The infoshop sounds like it'll be a really useful resource and it looks slick/inviting to all.
cool
Ronny Chip-twist
I thought squatting was illegal in Scotland
21.06.2005 08:43
Tom
Tom...troll
21.06.2005 10:18
anarchoteapot
It's not squatted
21.06.2005 18:45
Ever since the little episode with the accounts Dissent has been quick to try and spend as much as they can before the final examination. this is one of those
worker
Please ignore the trolls
21.06.2005 20:34
active lens
press coverage
22.06.2005 08:44
21 June 2005 17:58
http://scotlandtoday.scottishtv.co.uk/content/default.asp?page=s1_1_1&newsid=8083
(see website for tv news video)
A radical protest group which is hoping to shut down the G8 summit at Gleneagles has set up an information shop in Edinburgh.
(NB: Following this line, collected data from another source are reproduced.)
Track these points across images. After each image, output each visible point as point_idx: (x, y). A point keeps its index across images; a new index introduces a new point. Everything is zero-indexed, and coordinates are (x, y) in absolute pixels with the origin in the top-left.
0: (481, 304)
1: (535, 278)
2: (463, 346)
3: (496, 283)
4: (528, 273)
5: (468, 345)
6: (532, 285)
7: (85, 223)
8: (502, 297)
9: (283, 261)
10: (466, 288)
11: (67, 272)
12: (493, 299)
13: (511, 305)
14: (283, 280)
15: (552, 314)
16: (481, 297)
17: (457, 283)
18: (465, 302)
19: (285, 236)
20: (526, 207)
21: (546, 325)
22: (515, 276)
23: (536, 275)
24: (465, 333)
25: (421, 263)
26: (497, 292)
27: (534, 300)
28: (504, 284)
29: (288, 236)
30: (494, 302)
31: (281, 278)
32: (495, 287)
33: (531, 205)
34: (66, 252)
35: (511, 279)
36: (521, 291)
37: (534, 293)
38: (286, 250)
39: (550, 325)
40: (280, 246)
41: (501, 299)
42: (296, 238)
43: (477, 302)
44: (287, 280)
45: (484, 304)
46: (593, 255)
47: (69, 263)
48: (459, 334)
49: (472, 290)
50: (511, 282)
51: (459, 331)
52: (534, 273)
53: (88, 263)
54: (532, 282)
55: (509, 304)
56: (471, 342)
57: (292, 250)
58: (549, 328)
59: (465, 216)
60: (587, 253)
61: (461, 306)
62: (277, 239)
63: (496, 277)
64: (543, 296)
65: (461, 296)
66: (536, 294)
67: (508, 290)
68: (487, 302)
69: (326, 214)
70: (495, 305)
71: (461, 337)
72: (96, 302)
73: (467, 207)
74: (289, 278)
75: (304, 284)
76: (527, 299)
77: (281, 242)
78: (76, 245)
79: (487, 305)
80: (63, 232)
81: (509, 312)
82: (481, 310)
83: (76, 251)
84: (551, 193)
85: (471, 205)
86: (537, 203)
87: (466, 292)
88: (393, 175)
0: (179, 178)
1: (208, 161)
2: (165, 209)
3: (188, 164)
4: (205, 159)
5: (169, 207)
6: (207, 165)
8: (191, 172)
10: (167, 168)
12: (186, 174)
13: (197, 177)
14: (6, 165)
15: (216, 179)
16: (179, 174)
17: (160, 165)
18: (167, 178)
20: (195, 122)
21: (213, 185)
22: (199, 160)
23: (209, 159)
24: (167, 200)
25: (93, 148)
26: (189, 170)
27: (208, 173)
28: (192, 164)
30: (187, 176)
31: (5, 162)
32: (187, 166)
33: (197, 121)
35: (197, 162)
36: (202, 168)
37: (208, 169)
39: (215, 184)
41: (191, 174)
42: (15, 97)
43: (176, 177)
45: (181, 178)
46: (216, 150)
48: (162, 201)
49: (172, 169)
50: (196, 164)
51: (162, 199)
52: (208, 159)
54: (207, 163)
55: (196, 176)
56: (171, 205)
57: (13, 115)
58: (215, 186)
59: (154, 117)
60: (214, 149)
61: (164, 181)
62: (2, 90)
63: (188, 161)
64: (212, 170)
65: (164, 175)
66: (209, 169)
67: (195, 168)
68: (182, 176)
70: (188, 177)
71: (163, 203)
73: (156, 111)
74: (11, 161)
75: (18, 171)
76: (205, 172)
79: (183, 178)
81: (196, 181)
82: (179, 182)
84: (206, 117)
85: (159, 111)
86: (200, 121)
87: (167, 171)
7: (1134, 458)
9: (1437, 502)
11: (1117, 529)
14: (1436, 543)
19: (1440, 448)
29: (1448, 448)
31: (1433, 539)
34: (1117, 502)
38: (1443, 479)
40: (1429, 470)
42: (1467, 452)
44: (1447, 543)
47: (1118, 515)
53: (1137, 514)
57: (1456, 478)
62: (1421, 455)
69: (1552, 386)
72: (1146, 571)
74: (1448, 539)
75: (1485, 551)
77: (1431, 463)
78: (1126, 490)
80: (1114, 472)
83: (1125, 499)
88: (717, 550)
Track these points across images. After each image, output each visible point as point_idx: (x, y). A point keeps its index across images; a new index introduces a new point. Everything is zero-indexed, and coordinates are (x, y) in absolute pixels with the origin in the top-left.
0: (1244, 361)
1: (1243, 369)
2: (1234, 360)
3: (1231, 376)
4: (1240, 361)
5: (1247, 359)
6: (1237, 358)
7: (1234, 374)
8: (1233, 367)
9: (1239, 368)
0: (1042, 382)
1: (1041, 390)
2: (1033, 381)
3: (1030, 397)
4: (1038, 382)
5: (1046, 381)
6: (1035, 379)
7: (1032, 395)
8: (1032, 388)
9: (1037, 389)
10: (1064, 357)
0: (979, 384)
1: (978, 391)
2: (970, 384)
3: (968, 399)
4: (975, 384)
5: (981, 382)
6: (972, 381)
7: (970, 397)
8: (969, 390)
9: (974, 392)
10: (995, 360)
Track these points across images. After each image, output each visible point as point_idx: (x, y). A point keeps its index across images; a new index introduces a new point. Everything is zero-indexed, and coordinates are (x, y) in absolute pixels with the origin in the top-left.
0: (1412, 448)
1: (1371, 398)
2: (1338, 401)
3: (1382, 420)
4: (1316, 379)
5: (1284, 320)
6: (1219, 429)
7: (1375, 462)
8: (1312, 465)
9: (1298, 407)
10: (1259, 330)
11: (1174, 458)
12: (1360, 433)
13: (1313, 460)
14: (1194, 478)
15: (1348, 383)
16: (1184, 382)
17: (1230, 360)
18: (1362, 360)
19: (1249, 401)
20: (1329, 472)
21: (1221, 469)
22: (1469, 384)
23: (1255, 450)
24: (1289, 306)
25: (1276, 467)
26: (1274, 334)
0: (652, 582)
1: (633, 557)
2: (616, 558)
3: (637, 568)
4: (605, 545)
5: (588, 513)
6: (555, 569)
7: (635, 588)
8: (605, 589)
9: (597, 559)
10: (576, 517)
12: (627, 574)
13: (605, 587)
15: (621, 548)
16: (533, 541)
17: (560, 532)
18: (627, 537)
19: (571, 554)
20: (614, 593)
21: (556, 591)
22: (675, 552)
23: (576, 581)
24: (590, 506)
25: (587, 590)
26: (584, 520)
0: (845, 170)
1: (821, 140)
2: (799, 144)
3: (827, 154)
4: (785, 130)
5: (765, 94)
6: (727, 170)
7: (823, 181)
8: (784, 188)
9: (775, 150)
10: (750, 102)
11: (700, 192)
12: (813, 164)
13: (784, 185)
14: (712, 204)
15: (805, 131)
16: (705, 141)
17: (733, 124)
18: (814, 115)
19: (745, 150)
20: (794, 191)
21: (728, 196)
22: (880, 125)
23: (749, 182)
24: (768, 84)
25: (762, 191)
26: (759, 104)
The Dissent network says it wants to address public concern over what will happen during its demonstrations next month. With just over two weeks to go, security measures in the capital are being stepped up.
Edinburgh cabbie Eddie Cairney is a worried man. His taxi advertises McDonald's, one of the world's biggest corporations.
He said: "I picked up a few people and they said that I was a potential target during the G8. They were on the protest march and there were going to be targets and I was one of them because I was a McDonald advert taxi."
The Dissent network says those kind of fears are misplaced. It's an alliance of 25 groups, some of which involve anarchists. It's hoping to close down the summit by blockading roads round Gleneagles. It's also planning protests in the capital itself - hence the shop on Leith Walk.
Jane Hill, a campaigner from the Twinford Dissent! group said: "It's a space where people from Edinburgh can come and get the information they need. I'm very conscious that people have concerns about the protests so we're setting up an open space, an open shop where people are welcome to have a cup of coffee and find out what's going on."
Dissent activists will join the Make Poverty History march advertised today on Glasgow's Finniston Crane, but its websites say they will do so under another slogan - Make Capitalism History. Edinburgh is facing a massive security operation. The parliament and Holyrood Palace are being encircled with a steel fence - a precaution, say the police.
Protesters from all over Europe and further afield are now heading to Scotland. But this is kind of unprecedented security really necessary? The simple answer is at the moment, no one can say for sure.